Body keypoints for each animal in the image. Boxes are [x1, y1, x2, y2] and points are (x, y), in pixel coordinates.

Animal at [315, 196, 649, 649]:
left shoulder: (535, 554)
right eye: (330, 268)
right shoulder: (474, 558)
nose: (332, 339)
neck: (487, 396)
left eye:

════════════════

**About this task**:
Copy the entries exactly, leaving no line out.

**Output**:
Body keypoints for each animal in the image. Boxes are [x1, y1, x2, y2] and points are (x, y), in pixel coordinates.

Animal at [315, 196, 649, 649]:
left shoulder: (535, 554)
right eye: (330, 268)
right shoulder: (474, 558)
nose: (332, 339)
neck: (487, 396)
left eye:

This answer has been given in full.